Segment Start: Material provided

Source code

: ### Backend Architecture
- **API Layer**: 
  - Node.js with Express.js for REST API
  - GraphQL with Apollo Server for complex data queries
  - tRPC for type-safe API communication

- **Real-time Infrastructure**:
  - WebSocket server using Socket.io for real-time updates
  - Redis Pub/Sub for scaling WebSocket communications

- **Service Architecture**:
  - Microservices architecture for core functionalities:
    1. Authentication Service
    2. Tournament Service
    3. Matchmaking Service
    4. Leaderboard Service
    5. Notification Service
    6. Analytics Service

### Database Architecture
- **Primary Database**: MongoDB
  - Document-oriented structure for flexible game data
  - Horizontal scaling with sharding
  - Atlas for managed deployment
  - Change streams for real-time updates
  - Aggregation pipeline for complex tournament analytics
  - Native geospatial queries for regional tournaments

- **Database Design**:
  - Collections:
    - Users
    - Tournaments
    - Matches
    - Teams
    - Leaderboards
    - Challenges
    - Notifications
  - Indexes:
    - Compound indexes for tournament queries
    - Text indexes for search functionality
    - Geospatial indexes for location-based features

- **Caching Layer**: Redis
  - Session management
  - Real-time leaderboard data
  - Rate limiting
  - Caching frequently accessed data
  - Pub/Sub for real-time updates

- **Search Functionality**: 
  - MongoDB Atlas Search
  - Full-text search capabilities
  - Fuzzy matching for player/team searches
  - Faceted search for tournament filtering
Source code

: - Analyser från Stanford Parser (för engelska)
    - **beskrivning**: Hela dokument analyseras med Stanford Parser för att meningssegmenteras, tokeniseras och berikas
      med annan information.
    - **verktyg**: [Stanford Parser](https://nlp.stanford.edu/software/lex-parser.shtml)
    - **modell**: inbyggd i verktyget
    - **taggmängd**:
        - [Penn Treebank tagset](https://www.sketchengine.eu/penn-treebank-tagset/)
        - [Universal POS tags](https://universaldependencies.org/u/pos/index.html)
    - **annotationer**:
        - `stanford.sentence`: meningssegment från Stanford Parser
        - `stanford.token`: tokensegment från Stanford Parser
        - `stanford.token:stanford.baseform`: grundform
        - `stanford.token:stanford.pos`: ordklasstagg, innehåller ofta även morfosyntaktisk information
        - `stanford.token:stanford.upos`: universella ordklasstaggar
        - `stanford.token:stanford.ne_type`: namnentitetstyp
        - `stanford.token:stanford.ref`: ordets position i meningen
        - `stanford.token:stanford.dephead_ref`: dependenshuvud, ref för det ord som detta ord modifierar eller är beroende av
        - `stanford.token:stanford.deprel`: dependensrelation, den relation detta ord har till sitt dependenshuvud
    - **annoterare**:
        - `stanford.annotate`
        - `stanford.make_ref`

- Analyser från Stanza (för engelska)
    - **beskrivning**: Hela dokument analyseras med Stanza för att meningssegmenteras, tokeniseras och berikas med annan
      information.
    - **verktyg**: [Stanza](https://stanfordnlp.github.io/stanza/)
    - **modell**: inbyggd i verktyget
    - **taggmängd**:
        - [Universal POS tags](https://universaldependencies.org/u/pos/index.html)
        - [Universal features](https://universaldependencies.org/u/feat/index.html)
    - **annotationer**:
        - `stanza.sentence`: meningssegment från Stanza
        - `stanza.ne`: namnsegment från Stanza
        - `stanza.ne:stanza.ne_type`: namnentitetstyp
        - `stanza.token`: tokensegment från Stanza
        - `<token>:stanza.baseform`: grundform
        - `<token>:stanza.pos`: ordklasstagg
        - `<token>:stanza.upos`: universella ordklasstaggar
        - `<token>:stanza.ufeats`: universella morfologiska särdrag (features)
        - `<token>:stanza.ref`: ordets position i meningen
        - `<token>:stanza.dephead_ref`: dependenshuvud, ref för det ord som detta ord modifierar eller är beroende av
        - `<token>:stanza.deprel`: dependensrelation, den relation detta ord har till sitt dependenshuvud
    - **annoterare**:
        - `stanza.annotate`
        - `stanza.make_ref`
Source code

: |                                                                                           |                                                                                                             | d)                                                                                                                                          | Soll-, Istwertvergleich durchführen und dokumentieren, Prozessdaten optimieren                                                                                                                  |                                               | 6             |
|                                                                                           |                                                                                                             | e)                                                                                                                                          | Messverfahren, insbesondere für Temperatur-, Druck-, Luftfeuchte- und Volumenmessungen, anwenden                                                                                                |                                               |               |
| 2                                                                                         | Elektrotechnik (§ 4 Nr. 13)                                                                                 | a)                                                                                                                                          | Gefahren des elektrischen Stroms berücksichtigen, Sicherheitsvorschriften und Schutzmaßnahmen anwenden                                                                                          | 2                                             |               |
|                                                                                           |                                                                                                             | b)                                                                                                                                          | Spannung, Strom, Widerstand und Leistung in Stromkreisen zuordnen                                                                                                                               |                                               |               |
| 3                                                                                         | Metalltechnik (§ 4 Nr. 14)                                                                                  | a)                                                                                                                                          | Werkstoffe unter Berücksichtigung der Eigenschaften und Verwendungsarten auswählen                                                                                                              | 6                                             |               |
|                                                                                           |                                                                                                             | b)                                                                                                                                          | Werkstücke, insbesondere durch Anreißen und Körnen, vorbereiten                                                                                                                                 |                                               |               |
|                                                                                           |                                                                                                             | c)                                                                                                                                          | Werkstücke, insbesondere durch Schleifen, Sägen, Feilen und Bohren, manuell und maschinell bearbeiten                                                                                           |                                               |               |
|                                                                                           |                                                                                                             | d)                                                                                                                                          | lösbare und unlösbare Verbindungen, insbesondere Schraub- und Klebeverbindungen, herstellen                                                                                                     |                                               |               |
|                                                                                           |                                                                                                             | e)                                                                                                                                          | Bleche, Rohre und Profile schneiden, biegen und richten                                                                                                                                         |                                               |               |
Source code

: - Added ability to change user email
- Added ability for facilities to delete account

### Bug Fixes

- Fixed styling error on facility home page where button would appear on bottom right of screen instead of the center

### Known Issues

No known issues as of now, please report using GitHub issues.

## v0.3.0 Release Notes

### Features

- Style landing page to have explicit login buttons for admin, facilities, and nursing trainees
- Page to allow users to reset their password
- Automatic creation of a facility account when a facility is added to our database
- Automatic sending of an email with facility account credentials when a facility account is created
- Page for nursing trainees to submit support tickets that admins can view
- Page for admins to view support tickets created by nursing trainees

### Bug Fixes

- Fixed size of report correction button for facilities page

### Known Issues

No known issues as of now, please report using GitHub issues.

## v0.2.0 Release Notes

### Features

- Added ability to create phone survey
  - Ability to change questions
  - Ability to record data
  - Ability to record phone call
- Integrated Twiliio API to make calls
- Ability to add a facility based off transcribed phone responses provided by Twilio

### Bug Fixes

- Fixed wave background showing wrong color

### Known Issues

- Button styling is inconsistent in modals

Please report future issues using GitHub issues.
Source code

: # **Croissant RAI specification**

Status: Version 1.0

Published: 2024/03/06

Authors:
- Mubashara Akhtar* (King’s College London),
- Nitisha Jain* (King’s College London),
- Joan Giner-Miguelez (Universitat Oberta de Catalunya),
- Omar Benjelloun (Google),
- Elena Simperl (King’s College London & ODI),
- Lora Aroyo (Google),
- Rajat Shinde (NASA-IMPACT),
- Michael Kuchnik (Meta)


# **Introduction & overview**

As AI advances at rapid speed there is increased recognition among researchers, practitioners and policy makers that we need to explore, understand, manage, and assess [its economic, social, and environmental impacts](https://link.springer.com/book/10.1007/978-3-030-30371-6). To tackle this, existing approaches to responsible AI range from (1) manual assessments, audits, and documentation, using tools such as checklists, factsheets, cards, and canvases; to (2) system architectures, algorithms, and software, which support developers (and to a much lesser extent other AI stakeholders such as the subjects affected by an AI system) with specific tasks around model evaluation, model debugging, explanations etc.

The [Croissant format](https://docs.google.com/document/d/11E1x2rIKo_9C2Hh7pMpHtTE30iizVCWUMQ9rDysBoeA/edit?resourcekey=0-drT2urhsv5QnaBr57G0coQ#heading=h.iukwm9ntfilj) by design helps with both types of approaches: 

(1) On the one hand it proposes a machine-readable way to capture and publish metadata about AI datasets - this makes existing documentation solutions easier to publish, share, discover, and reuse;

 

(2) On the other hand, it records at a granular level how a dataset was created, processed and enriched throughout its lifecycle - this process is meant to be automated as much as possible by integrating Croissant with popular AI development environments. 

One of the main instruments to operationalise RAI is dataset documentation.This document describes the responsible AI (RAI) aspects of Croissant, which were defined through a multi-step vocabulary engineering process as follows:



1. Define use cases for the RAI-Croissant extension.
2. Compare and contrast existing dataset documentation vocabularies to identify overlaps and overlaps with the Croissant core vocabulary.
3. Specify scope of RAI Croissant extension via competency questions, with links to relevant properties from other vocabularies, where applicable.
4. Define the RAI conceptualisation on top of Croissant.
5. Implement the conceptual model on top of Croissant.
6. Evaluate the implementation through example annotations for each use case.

Segment End: Material provided

When you come to the line containing "med annan information.", give it and stop; before that, repeat each line of the material exactly from the first one.

_Result of this exercise_.
Source code

: ### Backend Architecture
- **API Layer**: 
  - Node.js with Express.js for REST API
  - GraphQL with Apollo Server for complex data queries
  - tRPC for type-safe API communication

- **Real-time Infrastructure**:
  - WebSocket server using Socket.io for real-time updates
  - Redis Pub/Sub for scaling WebSocket communications

- **Service Architecture**:
  - Microservices architecture for core functionalities:
    1. Authentication Service
    2. Tournament Service
    3. Matchmaking Service
    4. Leaderboard Service
    5. Notification Service
    6. Analytics Service

### Database Architecture
- **Primary Database**: MongoDB
  - Document-oriented structure for flexible game data
  - Horizontal scaling with sharding
  - Atlas for managed deployment
  - Change streams for real-time updates
  - Aggregation pipeline for complex tournament analytics
  - Native geospatial queries for regional tournaments

- **Database Design**:
  - Collections:
    - Users
    - Tournaments
    - Matches
    - Teams
    - Leaderboards
    - Challenges
    - Notifications
  - Indexes:
    - Compound indexes for tournament queries
    - Text indexes for search functionality
    - Geospatial indexes for location-based features

- **Caching Layer**: Redis
  - Session management
  - Real-time leaderboard data
  - Rate limiting
  - Caching frequently accessed data
  - Pub/Sub for real-time updates

- **Search Functionality**: 
  - MongoDB Atlas Search
  - Full-text search capabilities
  - Fuzzy matching for player/team searches
  - Faceted search for tournament filtering
Source code

: - Analyser från Stanford Parser (för engelska)
    - **beskrivning**: Hela dokument analyseras med Stanford Parser för att meningssegmenteras, tokeniseras och berikas
      med annan information.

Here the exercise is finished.